OHIO — Ohio health officials are warning that the more contagious coronavirus Delta variant could become the dominant strain of COVID-19 in the state and pose a real risk to the unvaccinated.
Ohio’s Chief Medical Officer Dr. Bruce Vanderhoff said between June 6 and June 19 the state saw about 15 percent of the COVID-19 cases in the state being the Delta variant.
Early data for the time period between June 20 and July 3 show that percentage is expected to substantially increase and “likely double,” Vanderhoff said.
“Delta is a real threat to the unvaccinated,” Vanderhoff said. “Delta is here and it’s rising rapidly.”
Vanderhoff said most people who are vaccinated can still go about their lives as normal.
According to Vanderhoff, the Delta variant is 50 percent more contagious that the UK variant that was a concern earlier this year. For perspective, he added that the UK variant was 50 percent more contagious than the COVID-19 strain that drove the winter spike.
Vanderhoff said those under age 50 are now two times more likely to get COVID-19.
Dr. Andrew Thomas with the Ohio State University Wexner Medical Center said the spread of the Delta variant is driving him to encourage those in the 20-49 age group who are unvaccinated to get the coronavirus vaccine. Thomas said those who have not gotten vaccinated “need to rethink.”
In addition to the spread of the Delta variant, the state said Ohio is beginning to see the early signs of a possible upswing in COVID-19 cases in the state.

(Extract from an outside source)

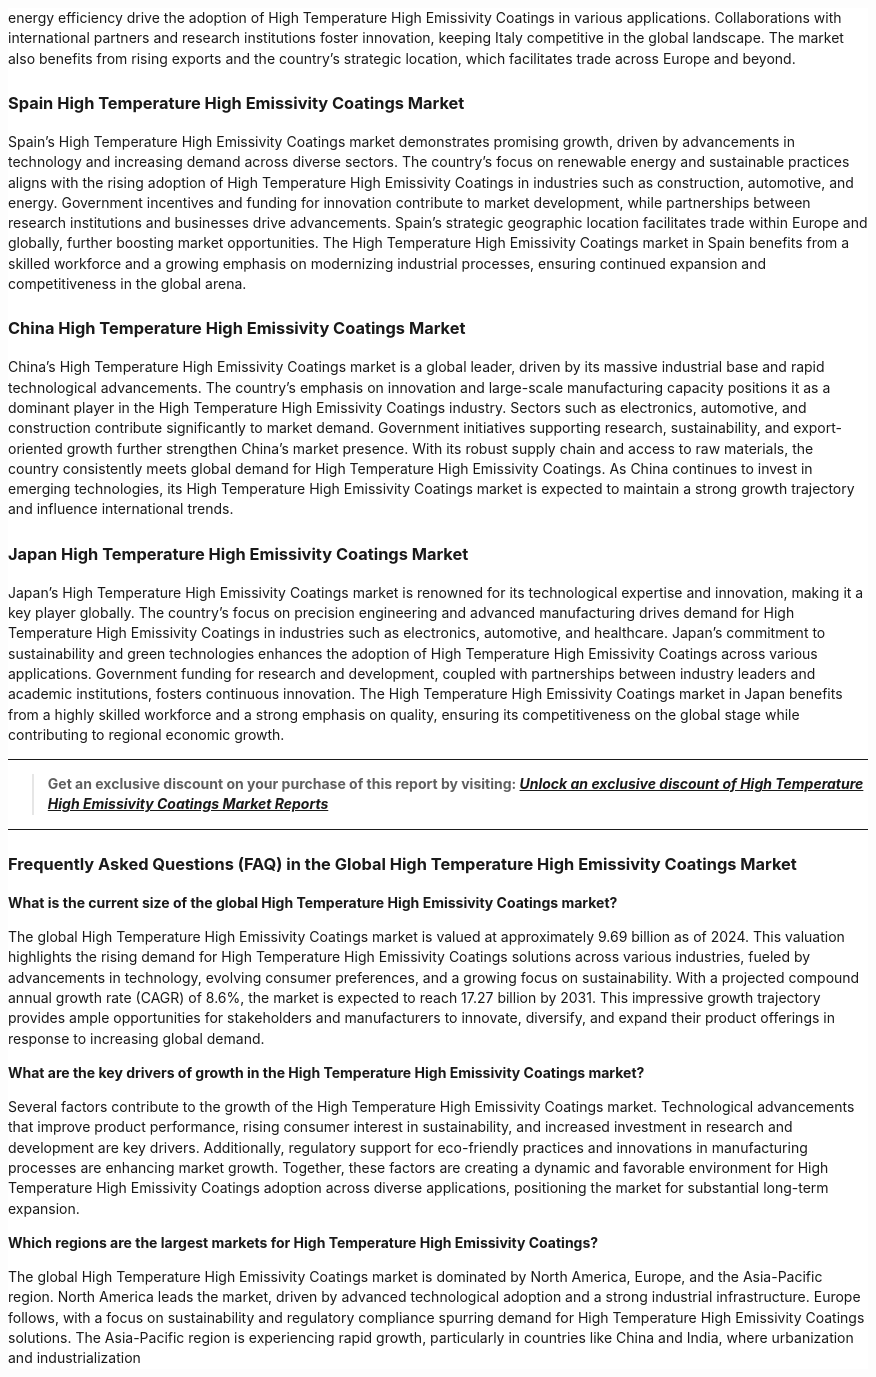 energy efficiency drive the adoption of High Temperature High Emissivity Coatings in various applications. Collaborations with international partners and research institutions foster innovation, keeping Italy competitive in the global landscape. The market also benefits from rising exports and the country&rsquo;s strategic location, which facilitates trade across Europe and beyond.</p><h3>Spain High Temperature High Emissivity Coatings Market</h3><p>Spain&rsquo;s High Temperature High Emissivity Coatings market demonstrates promising growth, driven by advancements in technology and increasing demand across diverse sectors. The country&rsquo;s focus on renewable energy and sustainable practices aligns with the rising adoption of High Temperature High Emissivity Coatings in industries such as construction, automotive, and energy. Government incentives and funding for innovation contribute to market development, while partnerships between research institutions and businesses drive advancements. Spain&rsquo;s strategic geographic location facilitates trade within Europe and globally, further boosting market opportunities. The High Temperature High Emissivity Coatings market in Spain benefits from a skilled workforce and a growing emphasis on modernizing industrial processes, ensuring continued expansion and competitiveness in the global arena.</p><h3>China High Temperature High Emissivity Coatings Market</h3><p>China&rsquo;s High Temperature High Emissivity Coatings market is a global leader, driven by its massive industrial base and rapid technological advancements. The country&rsquo;s emphasis on innovation and large-scale manufacturing capacity positions it as a dominant player in the High Temperature High Emissivity Coatings industry. Sectors such as electronics, automotive, and construction contribute significantly to market demand. Government initiatives supporting research, sustainability, and export-oriented growth further strengthen China&rsquo;s market presence. With its robust supply chain and access to raw materials, the country consistently meets global demand for High Temperature High Emissivity Coatings. As China continues to invest in emerging technologies, its High Temperature High Emissivity Coatings market is expected to maintain a strong growth trajectory and influence international trends.</p><h3>Japan High Temperature High Emissivity Coatings Market</h3><p>Japan&rsquo;s High Temperature High Emissivity Coatings market is renowned for its technological expertise and innovation, making it a key player globally. The country&rsquo;s focus on precision engineering and advanced manufacturing drives demand for High Temperature High Emissivity Coatings in industries such as electronics, automotive, and healthcare. Japan&rsquo;s commitment to sustainability and green technologies enhances the adoption of High Temperature High Emissivity Coatings across various applications. Government funding for research and development, coupled with partnerships between industry leaders and academic institutions, fosters continuous innovation. The High Temperature High Emissivity Coatings market in Japan benefits from a highly skilled workforce and a strong emphasis on quality, ensuring its competitiveness on the global stage while contributing to regional economic growth.</p><hr /><blockquote><p><strong>Get an exclusive discount on your purchase of this report by visiting: <em><a href="://marketresearchpulse.com/ask-for-discount/34570?utm_source=Github&amp;utm_medium=029">Unlock an exclusive discount of High Temperature High Emissivity Coatings Market Reports</a></em>&nbsp;</strong></p></blockquote><hr /><h3>Frequently Asked Questions (FAQ) in the Global High Temperature High Emissivity Coatings Market</h3><p><strong>What is the current size of the global High Temperature High Emissivity Coatings market?</strong></p><p>The global High Temperature High Emissivity Coatings market is valued at approximately 9.69 billion as of 2024. This valuation highlights the rising demand for High Temperature High Emissivity Coatings solutions across various industries, fueled by advancements in technology, evolving consumer preferences, and a growing focus on sustainability. With a projected compound annual growth rate (CAGR) of 8.6%, the market is expected to reach 17.27 billion by 2031. This impressive growth trajectory provides ample opportunities for stakeholders and manufacturers to innovate, diversify, and expand their product offerings in response to increasing global demand.</p><p><strong>What are the key drivers of growth in the High Temperature High Emissivity Coatings market?</strong></p><p>Several factors contribute to the growth of the High Temperature High Emissivity Coatings market. Technological advancements that improve product performance, rising consumer interest in sustainability, and increased investment in research and development are key drivers. Additionally, regulatory support for eco-friendly practices and innovations in manufacturing processes are enhancing market growth. Together, these factors are creating a dynamic and favorable environment for High Temperature High Emissivity Coatings adoption across diverse applications, positioning the market for substantial long-term expansion.</p><p><strong>Which regions are the largest markets for High Temperature High Emissivity Coatings?</strong></p><p>The global High Temperature High Emissivity Coatings market is dominated by North America, Europe, and the Asia-Pacific region. North America leads the market, driven by advanced technological adoption and a strong industrial infrastructure. Europe follows, with a focus on sustainability and regulatory compliance spurring demand for High Temperature High Emissivity Coatings solutions. The Asia-Pacific region is experiencing rapid growth, particularly in countries like China and India, where urbanization and industrialization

Ohio’s hospitalizations hit their lowest point on July 9, when 200 people were hospitalized with COVID-19, according to the Ohio Hospital Association. The number has started to go up with 264 patients having COVID-19 in Ohio hospitals.
“This is us providing an early warning,” Vanderhoff said. “It’s all the more reason for us to be aware...it will move rapidly through the unvaccinated.”
Thomas said the hospitalizations also appear to be rising in part due to the July 4th holiday.